How the rapidly changing consumer market is changing the nature of branding
Yong Ng is the creative director at Singaporean agency Somewhere Else. He discusses here the tension between consumerism and the environment, and how brands in the modern day must offer consumers more.
If you had to pick out your favourite brand from the shelf and stand by it with faith, who would it be? The market has gotten so saturated, spoiling us daily with new options to choose from. In such an atmosphere, how can businesses set themselves up to become future-proof brands? It all boils back down to first recognising your business’ potential and responsibility to be a proactive driver of change.
Unlike before, we know when a brand is just all fluff. We’re asking the questions, “Where does this come from?” and “How is this any different from the rest?” People have become increasingly discerning of the brands they transact with, and brands need to shift their gears from ‘what we can take’ to ‘what we can give’. In hindsight, we might say that all businesses from the beginning of time have the agency and responsibility to be a brand that is a force for good; to love people in their special ways. But as individuals look to brands as personal associations of their choice, brands that continue to be fixated on their own businesses’ best interests are completely oblivious to becoming anything of value for the people they serve. They are bound to be left on the shelves.
When we first met with the founders of Oatbedient, we were moved by their earnest desire to create a product that was truly better for our bodies, not just a greenwashing marketing ploy. Their goal? To be a well-loved brand providing the best nutrition through delicious, clean, plant-based products. Convenience and affordability shouldn't equate to fillers and junk. What does a delicious, no-nonsense product we’d gladly feed our own families look like? We took this to heart when designing for Oatbedient, giving attention to building delightful touch points that create a thoughtful experience for customers who take effort in choosing products they believe in.
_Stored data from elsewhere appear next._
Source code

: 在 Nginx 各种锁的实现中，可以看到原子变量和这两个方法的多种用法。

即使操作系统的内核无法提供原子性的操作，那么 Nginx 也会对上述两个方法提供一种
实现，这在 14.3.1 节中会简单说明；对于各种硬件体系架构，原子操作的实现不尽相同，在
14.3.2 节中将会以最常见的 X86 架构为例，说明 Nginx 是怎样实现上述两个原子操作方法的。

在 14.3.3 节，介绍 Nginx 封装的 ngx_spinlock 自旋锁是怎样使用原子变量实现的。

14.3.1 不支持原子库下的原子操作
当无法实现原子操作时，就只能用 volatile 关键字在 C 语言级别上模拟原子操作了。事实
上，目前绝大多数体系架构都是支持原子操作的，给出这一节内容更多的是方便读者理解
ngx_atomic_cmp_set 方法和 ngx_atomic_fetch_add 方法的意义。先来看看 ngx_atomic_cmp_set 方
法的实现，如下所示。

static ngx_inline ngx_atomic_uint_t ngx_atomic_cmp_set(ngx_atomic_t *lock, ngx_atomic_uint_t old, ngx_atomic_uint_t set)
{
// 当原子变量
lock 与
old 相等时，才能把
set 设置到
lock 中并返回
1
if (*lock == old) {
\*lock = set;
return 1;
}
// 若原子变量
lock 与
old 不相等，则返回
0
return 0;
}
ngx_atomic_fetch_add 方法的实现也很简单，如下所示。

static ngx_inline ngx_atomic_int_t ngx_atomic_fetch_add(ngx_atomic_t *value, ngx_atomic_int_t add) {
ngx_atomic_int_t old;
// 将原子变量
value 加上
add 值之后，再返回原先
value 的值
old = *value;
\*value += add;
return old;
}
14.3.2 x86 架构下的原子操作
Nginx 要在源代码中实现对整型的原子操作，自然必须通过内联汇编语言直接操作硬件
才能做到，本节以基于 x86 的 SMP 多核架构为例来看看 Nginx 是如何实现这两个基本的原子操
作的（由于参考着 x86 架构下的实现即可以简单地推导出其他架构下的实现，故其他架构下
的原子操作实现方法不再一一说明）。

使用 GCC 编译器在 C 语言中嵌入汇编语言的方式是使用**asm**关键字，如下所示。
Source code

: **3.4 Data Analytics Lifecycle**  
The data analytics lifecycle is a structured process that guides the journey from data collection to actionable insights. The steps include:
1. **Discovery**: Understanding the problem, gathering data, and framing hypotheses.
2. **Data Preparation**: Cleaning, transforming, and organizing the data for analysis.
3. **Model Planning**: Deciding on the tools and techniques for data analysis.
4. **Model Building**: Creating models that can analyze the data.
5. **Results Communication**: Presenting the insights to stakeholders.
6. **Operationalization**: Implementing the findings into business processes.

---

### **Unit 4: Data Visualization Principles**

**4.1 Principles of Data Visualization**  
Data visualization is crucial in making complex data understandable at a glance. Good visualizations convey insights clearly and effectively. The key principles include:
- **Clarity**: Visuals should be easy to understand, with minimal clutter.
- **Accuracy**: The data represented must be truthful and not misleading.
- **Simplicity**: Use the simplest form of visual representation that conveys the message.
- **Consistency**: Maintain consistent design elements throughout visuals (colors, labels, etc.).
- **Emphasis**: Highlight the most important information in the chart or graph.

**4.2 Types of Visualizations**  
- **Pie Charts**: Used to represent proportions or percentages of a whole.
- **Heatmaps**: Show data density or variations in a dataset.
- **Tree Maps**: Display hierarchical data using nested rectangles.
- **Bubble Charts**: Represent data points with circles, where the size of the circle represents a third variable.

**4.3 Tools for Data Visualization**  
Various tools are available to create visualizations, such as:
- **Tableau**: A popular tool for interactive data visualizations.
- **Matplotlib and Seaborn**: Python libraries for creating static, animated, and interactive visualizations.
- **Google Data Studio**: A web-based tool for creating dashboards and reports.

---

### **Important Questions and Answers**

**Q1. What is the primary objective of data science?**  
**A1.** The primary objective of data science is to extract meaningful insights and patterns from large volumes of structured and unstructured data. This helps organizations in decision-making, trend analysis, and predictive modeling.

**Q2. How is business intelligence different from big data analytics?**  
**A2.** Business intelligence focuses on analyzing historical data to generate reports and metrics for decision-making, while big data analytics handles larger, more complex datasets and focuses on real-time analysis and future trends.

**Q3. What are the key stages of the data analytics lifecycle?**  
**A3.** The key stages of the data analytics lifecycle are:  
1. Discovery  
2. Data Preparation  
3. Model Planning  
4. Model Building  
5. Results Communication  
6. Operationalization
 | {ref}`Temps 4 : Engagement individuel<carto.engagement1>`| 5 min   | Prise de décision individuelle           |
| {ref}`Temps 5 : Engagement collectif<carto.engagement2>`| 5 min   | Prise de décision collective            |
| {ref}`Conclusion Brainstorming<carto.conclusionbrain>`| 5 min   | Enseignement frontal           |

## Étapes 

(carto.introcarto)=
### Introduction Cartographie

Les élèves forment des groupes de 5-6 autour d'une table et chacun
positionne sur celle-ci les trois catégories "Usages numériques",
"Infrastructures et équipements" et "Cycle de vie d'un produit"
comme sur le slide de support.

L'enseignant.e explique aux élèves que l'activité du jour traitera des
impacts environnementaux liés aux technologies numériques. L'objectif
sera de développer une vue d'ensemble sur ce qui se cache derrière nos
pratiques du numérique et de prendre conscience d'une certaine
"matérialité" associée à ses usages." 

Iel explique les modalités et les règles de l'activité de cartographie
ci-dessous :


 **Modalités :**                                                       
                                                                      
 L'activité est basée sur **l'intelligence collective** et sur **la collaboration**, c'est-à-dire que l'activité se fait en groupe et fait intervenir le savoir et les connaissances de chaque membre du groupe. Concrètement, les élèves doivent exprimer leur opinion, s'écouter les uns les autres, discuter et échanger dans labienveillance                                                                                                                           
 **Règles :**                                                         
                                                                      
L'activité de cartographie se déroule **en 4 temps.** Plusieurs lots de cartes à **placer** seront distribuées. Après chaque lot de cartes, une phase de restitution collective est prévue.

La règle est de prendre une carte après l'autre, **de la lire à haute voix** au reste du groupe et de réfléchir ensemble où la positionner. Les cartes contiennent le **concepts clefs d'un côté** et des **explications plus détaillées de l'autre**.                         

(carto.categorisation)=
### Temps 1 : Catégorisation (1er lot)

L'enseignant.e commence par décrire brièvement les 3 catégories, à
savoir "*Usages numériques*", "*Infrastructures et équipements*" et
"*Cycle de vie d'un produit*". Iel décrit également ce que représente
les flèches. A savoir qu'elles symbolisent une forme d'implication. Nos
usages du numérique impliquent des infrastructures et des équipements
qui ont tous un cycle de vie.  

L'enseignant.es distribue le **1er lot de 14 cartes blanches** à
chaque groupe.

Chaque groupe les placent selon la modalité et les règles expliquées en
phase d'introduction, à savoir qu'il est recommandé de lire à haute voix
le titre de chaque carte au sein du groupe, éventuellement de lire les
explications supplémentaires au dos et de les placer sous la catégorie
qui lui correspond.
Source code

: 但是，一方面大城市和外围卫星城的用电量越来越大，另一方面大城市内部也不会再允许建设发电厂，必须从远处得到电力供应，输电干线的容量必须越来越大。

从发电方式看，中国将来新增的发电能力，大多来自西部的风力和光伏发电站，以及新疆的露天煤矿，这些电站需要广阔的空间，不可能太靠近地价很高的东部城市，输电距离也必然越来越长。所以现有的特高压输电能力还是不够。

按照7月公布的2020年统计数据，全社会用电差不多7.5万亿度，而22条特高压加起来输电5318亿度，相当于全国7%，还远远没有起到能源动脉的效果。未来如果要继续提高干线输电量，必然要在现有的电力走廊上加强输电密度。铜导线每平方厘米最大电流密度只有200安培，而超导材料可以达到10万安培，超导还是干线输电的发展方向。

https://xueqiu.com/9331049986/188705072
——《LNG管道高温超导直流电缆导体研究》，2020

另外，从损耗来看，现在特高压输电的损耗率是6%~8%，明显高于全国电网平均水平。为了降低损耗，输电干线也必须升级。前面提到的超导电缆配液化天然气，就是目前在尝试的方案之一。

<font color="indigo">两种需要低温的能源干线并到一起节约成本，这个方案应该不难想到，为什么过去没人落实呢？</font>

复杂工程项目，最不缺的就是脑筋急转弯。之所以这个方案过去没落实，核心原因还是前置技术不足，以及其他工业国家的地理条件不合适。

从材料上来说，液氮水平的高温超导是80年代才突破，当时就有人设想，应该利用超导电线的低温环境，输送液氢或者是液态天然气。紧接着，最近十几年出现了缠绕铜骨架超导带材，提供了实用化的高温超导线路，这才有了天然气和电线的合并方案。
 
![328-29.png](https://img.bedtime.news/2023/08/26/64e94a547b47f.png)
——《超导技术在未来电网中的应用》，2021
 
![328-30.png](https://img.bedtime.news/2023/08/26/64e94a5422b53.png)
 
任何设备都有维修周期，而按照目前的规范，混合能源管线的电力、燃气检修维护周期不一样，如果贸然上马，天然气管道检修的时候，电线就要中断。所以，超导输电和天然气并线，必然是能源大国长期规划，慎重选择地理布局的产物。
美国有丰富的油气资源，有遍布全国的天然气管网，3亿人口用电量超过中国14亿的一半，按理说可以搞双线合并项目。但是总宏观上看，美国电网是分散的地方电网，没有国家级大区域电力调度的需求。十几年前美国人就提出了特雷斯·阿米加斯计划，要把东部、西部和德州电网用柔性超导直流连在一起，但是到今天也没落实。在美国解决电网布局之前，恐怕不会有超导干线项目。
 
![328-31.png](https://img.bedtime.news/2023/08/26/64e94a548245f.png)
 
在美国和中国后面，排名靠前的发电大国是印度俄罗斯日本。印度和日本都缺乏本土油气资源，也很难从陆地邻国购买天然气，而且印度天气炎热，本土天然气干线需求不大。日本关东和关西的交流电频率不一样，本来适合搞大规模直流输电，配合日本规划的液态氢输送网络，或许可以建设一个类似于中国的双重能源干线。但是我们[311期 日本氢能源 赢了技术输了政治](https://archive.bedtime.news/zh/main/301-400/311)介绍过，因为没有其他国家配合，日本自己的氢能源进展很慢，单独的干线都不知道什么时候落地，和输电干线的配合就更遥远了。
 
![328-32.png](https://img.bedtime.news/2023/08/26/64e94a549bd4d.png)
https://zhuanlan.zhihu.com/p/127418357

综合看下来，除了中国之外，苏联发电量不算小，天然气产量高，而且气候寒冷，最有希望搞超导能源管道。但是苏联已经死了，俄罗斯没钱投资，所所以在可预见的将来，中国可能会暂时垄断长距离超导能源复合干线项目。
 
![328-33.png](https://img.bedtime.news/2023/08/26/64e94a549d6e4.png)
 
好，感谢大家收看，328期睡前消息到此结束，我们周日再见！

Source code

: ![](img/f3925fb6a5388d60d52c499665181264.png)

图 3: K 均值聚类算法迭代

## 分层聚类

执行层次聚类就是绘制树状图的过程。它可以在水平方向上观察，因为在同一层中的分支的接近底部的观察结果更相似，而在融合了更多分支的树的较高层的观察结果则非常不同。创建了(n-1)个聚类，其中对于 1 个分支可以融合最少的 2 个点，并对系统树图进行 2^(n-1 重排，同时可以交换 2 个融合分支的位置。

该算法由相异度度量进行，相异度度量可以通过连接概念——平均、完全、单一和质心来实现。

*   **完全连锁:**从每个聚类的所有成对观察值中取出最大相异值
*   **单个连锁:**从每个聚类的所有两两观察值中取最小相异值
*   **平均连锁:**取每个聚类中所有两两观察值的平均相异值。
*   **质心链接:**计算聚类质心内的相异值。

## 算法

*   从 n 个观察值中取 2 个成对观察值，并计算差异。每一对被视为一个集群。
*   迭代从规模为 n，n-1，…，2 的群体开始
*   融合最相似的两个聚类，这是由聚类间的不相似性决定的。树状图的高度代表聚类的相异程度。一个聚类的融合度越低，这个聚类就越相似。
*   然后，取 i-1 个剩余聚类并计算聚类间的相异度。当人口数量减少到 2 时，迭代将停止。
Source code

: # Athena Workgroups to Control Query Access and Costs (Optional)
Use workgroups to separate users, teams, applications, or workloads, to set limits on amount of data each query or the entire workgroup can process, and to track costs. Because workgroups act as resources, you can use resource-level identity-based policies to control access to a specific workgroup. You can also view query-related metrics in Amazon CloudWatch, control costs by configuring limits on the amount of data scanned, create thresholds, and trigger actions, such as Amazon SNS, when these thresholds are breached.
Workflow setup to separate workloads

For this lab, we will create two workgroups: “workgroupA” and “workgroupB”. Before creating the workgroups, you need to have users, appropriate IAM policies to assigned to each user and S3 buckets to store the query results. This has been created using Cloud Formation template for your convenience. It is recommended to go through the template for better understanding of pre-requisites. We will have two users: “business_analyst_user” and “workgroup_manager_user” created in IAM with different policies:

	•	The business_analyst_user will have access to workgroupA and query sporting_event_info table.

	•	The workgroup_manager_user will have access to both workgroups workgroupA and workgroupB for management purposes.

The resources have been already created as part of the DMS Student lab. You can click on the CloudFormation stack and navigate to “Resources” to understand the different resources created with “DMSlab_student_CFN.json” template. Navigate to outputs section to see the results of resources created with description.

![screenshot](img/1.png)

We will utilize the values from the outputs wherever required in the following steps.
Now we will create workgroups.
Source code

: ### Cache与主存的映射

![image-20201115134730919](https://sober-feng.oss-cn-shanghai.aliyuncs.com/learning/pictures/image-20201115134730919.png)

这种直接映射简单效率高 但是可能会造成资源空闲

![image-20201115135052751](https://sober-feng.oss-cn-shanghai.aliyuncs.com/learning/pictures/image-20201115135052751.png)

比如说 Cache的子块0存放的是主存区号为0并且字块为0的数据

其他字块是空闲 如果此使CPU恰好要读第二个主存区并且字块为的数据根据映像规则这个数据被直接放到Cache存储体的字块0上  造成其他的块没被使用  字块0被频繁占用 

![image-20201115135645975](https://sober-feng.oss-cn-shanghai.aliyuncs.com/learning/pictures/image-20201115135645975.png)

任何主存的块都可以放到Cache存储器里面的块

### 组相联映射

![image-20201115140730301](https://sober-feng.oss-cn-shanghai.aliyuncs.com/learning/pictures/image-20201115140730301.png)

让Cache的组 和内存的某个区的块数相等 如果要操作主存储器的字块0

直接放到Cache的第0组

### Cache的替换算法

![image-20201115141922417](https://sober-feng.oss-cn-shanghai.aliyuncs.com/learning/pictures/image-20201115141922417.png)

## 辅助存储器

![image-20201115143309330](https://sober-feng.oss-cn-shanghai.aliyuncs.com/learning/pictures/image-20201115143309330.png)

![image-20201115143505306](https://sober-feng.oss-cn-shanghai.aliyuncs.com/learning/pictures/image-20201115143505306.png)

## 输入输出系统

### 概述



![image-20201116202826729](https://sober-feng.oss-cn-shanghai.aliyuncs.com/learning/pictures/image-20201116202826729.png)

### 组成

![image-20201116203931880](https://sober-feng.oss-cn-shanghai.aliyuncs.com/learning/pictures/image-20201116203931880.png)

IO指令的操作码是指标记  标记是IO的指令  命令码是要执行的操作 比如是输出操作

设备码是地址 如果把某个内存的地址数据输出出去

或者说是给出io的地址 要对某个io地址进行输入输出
The consumerism that brands have advocated over the years has shaped our desires for too many of the wrong things. This led us to convince ourselves that environmental devastation, cultural loss and displacement are all ‘part of the process’, or ‘others’ problem’ to fix. However, as we’re all more aware of the disastrous consequences we’re reaping today, the inherent perspective of branding as a tool used for the sole purpose of benefitting businesses is losing its authority as fast as the changes we see in the market.
Through our work, we also got acquainted with No Harm Done – a brand that provides convenient and sustainable product alternatives in a manner that takes responsibility back from the consumer to the business. Birthed to preserve Singapore’s Kopi culture through the use of coffee capsules, the founder realised that conventional capsules, while convenient, were a huge problem for the environment. Many find it simpler to throw them away instead of recycling them, producing a significant amount of waste. To navigate this problem, No Harm Done worked towards producing 100% bio-based capsules that are ‘OK Compost Home’ certified. If one chooses to compost them, that’s great. Otherwise, disposing them with regular trash is perfectly safe too as they cause no further harm than any other organic waste.
Ultimately, all business growth and the purpose of pursuing profit should benefit both people and the planet because there is no economy without a thriving ecology. When businesses choose to align themselves with what humankind and the Earth needs, they’re investing their efforts into becoming something of value; recognising their potential, and rising to their responsibility to be a force for good. It’s worth questioning whether a brand’s existence makes the world better off. Is it worth dedicating our limited time on this earth to ensure a brand’s success? Are your businesses’ ideas worth being communicated and spreading like wildfire? Does your brand extract more than it enriches?